How we work
We enhance the value of volunteering by supporting individuals and organisations to get involved.
We do this by:
- Providing a signposting service for people in the borough of Greenwich that wish to volunteer through a unique network of “outreach posts” which provide accessible information and interviews locally, for people interested in voluntary work.
- Servicing the network of registered groups and organisations. Any not-for-profit organisation can register their volunteering opportunities with Volunteer Centre Greenwich and have access to information, support and training in best practice in involving volunteers.
- Promoting volunteering by attending local community festivals, leading on Greenwich Volunteers’ Week in June each year and providing talks and presentations to groups.

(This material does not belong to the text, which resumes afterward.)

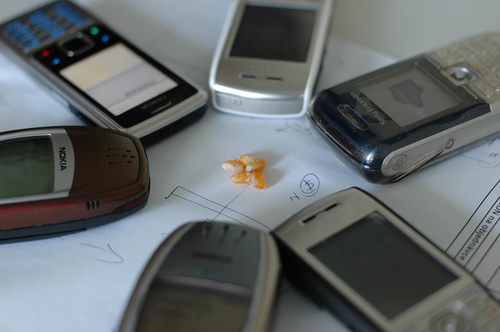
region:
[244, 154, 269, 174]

- Developing innovative and new ways to reach all sections of the community through a range of development projects.
- Encouraging best practice and quality standards through providing a range of training workshops and published materials.
“Volunteering is freely given but is not cost free”
Volunteering is not about doing favours for family and friends, nor is it about enforced or compulsory participation or financial gain. It also does not replace statutory obligations of local or national government or substitute the work of paid employees.
Volunteering is open to all sections of the community and has no restrictions in terms of age, sex, employment status, ability, ethnicity or sexual preference.
“Volunteering has been described as an important expression of citizenship and essential to democracy. It is the commitment of time and energy for the benefit of society and the community, and can take many forms. It is undertaken freely and by choice, without concern for financial gain” (Government Compact: Volunteering: a Code of Good Practice)
Whether it takes the form of self-help, service to others or spontaneous local activity, volunteering is very much a global movement which has an incalculable impact on the local, regional, national and international community.
The economic value of volunteering in the UK alone is an estimated £40 billion.
The UK houses some 200 Volunteer Centres (formerly bureaux) which, since June 2004, all share a common brand identity. Nationally, there is increasing recognition of the role that volunteers and the Voluntary Sector can play in delivering high quality services and in contributing to civil renewal.